* **WHAT YOU ARE ASKED TO DO**
Write out the full abstract on angiotensin II and muscarinic receptors in the rabbit heart word for word.

* **EXCERPTED TEXT**

==========

Interaction between presynaptic facilitatory angiotensin II receptors and inhibitory muscarinic cholinoceptors on 3H-noradrenaline release in the rabbit heart.

The existence of a functional interaction between presynaptic receptors modulating the release of noradrenaline was studied in the rabbit heart. Isolated right atria were prelabelled with 3H-noradrenaline and the overflow of tritium was induced by field stimulation (2 Hz, 0.1 ms duration, supramaximal voltage for a total of 180 pulses). In atria superfused with Krebs' solution containing 10 mumol/l cocaine and 30 mumol/l corticosterone, angiotensin II (10 nmol/l) increased the stimulation-evoked overflow of 3H-transmitter by 2.8-fold. The addition of atropine (0.3 mumol/l) to the perfusion medium, either in the presence or in the absence of uptake inhibitors, further enhanced the facilitatory effect of angiotensin II (3H-transmitter release increased by 3.5-fold). Exposure to 1 mumol/l carbachol decreased by 65% the stimulation-evoked release of 3H-transmitter while the facilitatory effect of angiotensin II determined in the presence of the muscarinic cholinoceptor agonist was enhanced (3H-transmitter release increased by 6.6-fold). Conversely, during sustained activation of presynaptic angiotensin receptors producing a 2.5-fold increase in the release of 3H-transmitter, the inhibitory effect of carbachol remained unchanged. These results suggest a functional interaction between presynaptic inhibitory muscarinic cholinoceptors and the presynaptic facilitatory angiotensin receptor which modulate the release of noradrenaline from cardiac noradrenergic nerves.

==========

Dataset excerpts:
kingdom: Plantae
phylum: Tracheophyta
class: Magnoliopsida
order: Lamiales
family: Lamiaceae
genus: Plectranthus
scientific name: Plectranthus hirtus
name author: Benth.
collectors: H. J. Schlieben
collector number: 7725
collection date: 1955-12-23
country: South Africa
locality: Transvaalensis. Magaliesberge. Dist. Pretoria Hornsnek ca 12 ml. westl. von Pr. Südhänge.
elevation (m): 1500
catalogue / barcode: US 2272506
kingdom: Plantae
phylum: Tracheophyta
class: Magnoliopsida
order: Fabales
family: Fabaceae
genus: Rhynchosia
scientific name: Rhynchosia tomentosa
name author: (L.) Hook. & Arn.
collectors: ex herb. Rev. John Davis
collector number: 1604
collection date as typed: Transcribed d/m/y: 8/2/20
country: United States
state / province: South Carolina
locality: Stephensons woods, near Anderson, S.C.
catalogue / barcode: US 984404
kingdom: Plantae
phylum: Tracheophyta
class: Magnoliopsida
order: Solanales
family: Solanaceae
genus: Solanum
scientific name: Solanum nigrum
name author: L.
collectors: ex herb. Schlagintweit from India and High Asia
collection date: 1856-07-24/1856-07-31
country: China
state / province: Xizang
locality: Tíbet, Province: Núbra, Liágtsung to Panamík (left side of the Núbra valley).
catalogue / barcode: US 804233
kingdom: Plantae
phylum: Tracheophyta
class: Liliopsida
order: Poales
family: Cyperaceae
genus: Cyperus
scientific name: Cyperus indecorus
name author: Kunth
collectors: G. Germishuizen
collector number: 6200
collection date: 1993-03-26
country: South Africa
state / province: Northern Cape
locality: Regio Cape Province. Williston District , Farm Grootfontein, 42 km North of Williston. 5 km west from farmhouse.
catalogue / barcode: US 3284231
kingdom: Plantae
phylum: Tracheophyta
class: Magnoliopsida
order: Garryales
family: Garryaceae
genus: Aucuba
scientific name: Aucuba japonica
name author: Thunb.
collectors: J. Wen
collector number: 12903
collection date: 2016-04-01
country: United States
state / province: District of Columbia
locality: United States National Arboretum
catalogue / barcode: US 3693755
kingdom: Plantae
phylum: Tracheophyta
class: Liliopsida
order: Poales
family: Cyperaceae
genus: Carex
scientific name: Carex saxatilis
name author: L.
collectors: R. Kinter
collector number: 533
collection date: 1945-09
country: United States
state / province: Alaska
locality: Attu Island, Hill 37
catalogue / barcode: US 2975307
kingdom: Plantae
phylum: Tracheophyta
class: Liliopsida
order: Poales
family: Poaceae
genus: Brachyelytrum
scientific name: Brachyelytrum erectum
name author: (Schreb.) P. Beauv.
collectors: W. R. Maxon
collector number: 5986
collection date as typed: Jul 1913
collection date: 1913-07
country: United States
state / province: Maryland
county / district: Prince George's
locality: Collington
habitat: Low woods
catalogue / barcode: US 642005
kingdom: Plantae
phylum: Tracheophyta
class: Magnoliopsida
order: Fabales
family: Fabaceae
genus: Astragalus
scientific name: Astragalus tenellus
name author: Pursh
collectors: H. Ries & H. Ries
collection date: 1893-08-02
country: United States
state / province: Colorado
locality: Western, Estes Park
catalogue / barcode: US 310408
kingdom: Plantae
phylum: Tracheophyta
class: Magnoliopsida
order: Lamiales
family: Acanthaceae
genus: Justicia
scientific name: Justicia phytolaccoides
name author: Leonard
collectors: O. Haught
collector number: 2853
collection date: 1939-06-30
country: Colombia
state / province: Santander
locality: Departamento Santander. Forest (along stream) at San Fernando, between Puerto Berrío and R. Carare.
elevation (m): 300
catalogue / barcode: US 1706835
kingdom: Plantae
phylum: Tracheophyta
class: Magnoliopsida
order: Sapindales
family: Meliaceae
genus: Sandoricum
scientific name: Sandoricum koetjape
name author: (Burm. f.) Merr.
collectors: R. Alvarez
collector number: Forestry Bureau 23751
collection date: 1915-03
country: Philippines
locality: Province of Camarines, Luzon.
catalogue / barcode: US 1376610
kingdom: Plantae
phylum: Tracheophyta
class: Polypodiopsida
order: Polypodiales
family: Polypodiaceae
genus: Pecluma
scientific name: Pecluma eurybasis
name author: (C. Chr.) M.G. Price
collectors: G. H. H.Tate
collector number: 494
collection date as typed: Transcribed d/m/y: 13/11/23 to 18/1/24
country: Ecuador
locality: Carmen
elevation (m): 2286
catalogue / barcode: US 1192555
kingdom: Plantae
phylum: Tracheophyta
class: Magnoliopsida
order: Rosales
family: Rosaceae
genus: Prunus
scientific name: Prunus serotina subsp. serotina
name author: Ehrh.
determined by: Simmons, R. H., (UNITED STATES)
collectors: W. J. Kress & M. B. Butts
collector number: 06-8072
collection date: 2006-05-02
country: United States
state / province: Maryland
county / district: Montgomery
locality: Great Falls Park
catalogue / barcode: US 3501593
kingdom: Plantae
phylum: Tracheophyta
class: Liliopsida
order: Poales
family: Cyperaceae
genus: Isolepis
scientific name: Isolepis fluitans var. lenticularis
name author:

==========

* **COMPLETED TASK**
Interaction between presynaptic facilitatory angiotensin II receptors and inhibitory muscarinic cholinoceptors on 3H-noradrenaline release in the rabbit heart.

The existence of a functional interaction between presynaptic receptors modulating the release of noradrenaline was studied in the rabbit heart. Isolated right atria were prelabelled with 3H-noradrenaline and the overflow of tritium was induced by field stimulation (2 Hz, 0.1 ms duration, supramaximal voltage for a total of 180 pulses). In atria superfused with Krebs' solution containing 10 mumol/l cocaine and 30 mumol/l corticosterone, angiotensin II (10 nmol/l) increased the stimulation-evoked overflow of 3H-transmitter by 2.8-fold. The addition of atropine (0.3 mumol/l) to the perfusion medium, either in the presence or in the absence of uptake inhibitors, further enhanced the facilitatory effect of angiotensin II (3H-transmitter release increased by 3.5-fold). Exposure to 1 mumol/l carbachol decreased by 65% the stimulation-evoked release of 3H-transmitter while the facilitatory effect of angiotensin II determined in the presence of the muscarinic cholinoceptor agonist was enhanced (3H-transmitter release increased by 6.6-fold). Conversely, during sustained activation of presynaptic angiotensin receptors producing a 2.5-fold increase in the release of 3H-transmitter, the inhibitory effect of carbachol remained unchanged. These results suggest a functional interaction between presynaptic inhibitory muscarinic cholinoceptors and the presynaptic facilitatory angiotensin receptor which modulate the release of noradrenaline from cardiac noradrenergic nerves.